Across the records, how many lines contain "right"? Answer with the number alone.

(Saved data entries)
════════════════
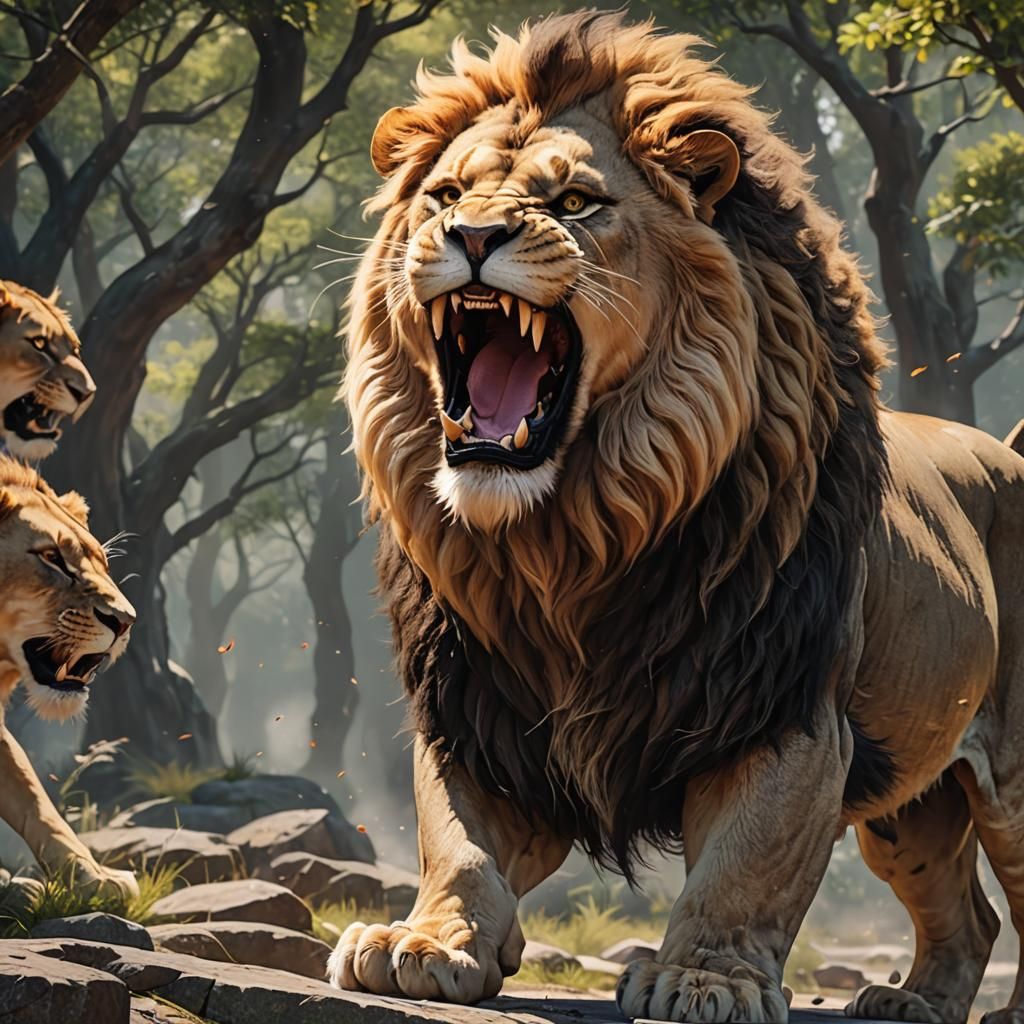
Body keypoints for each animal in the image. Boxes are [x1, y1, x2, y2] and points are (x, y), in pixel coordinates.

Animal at [328, 13, 1024, 1024]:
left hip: (1009, 778)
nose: (472, 234)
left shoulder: (783, 710)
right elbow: (456, 842)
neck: (569, 543)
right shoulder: (480, 709)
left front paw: (707, 977)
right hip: (910, 805)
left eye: (577, 202)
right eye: (445, 196)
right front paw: (424, 942)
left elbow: (745, 865)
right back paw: (912, 1002)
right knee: (968, 913)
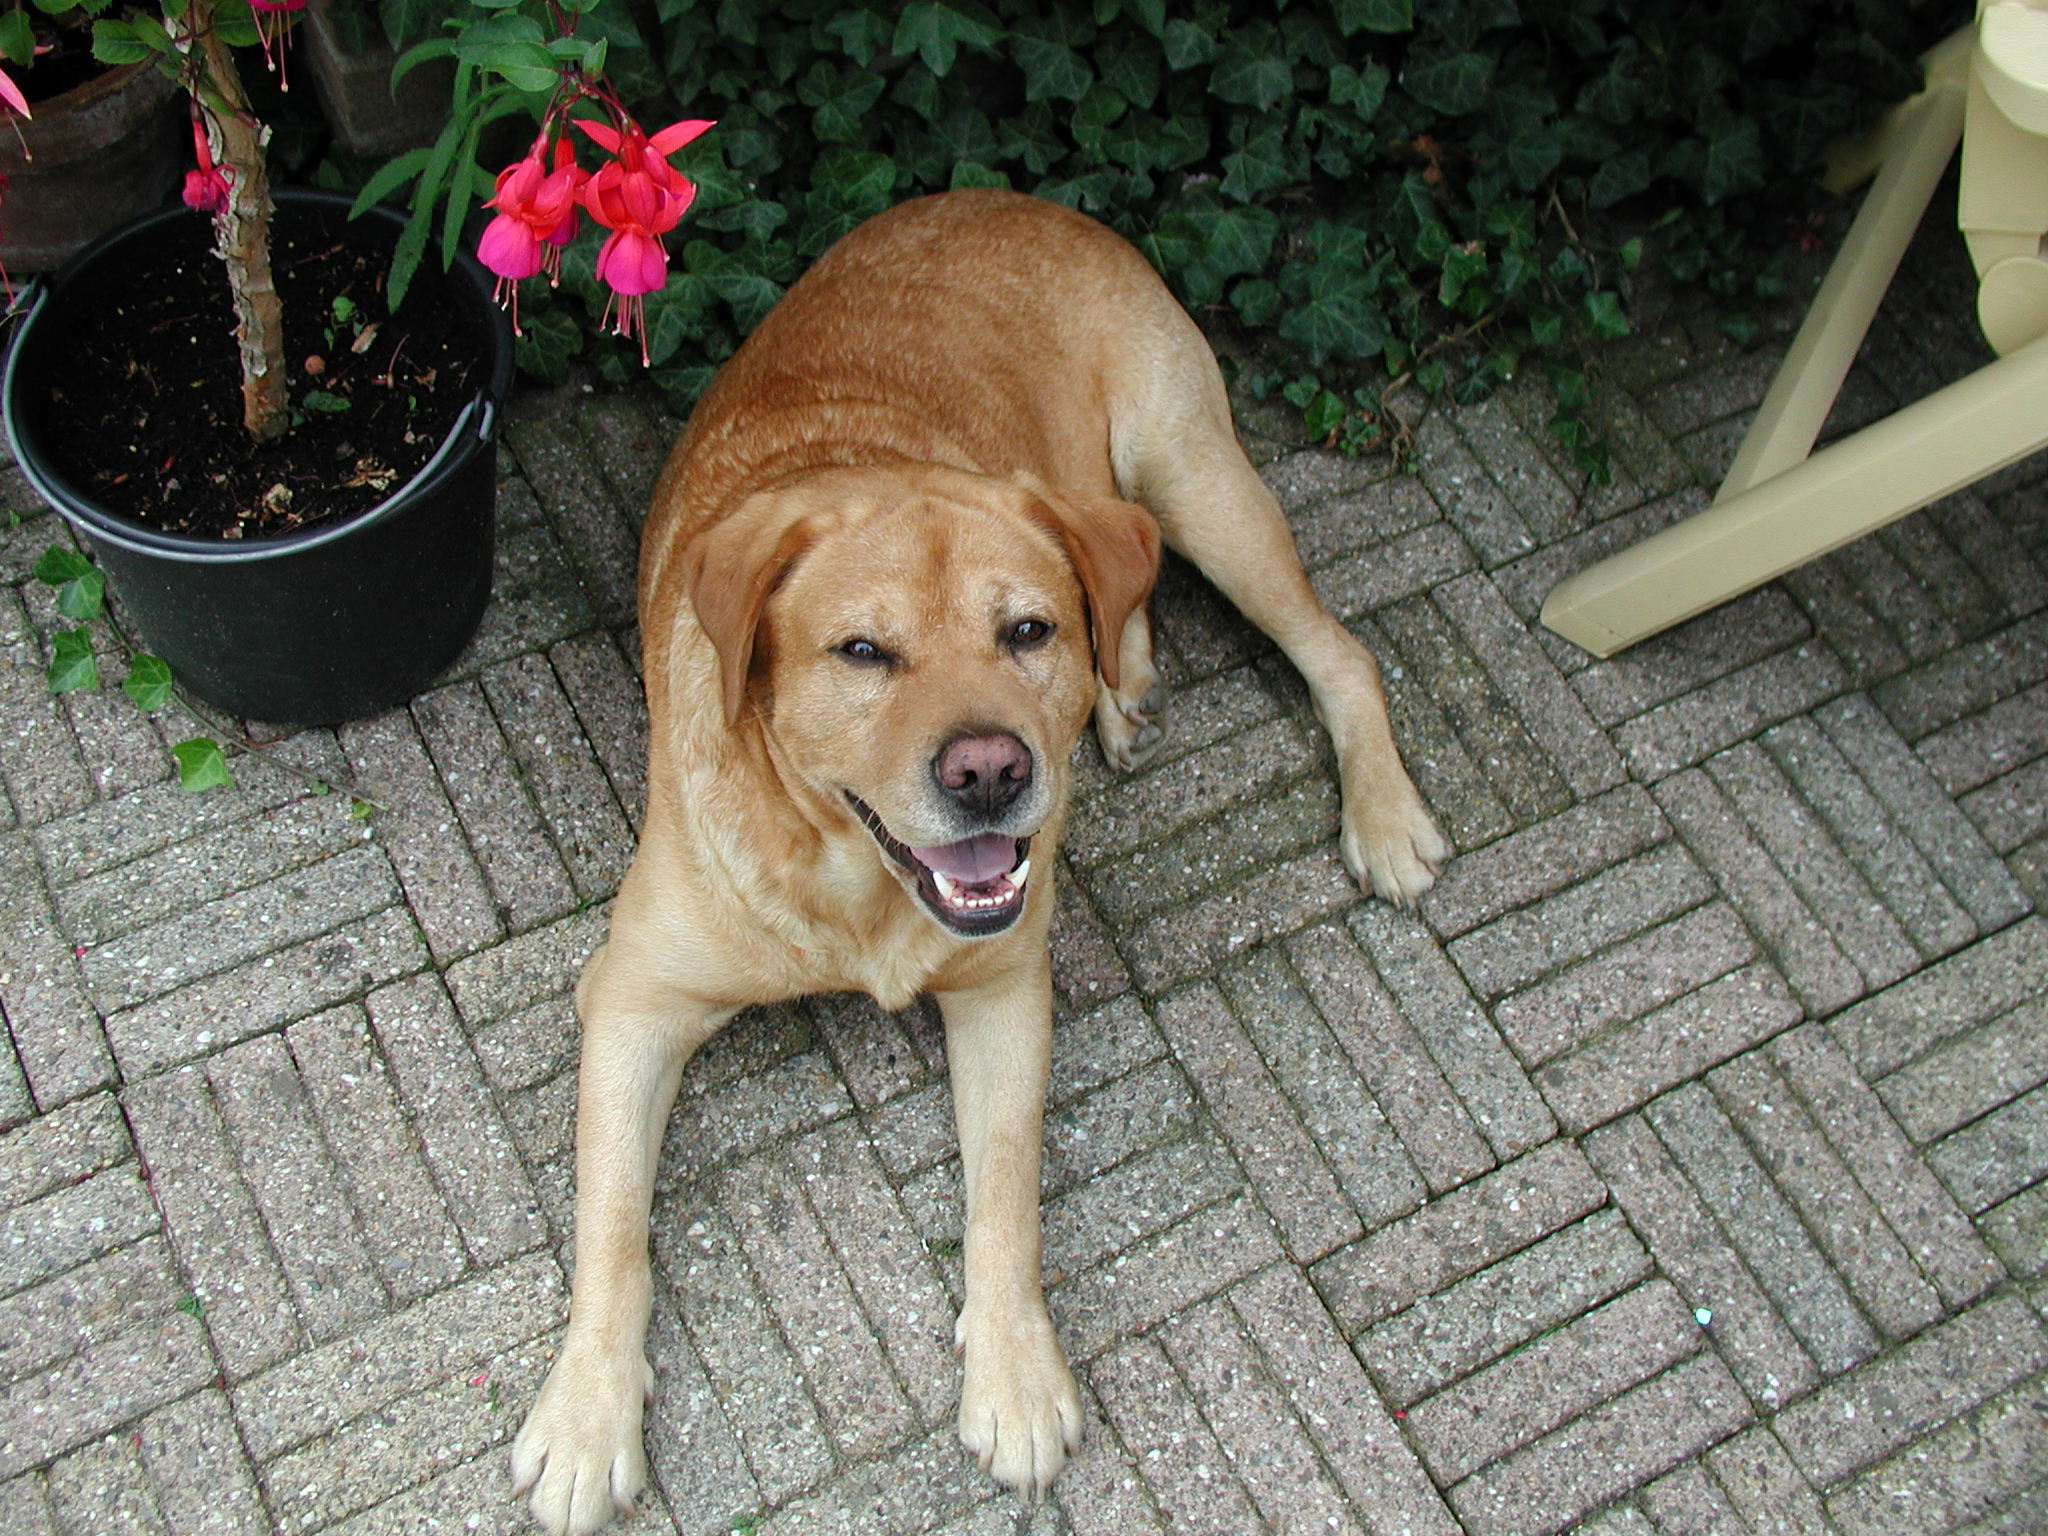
════════════════
• _TASK ANSWER_:
7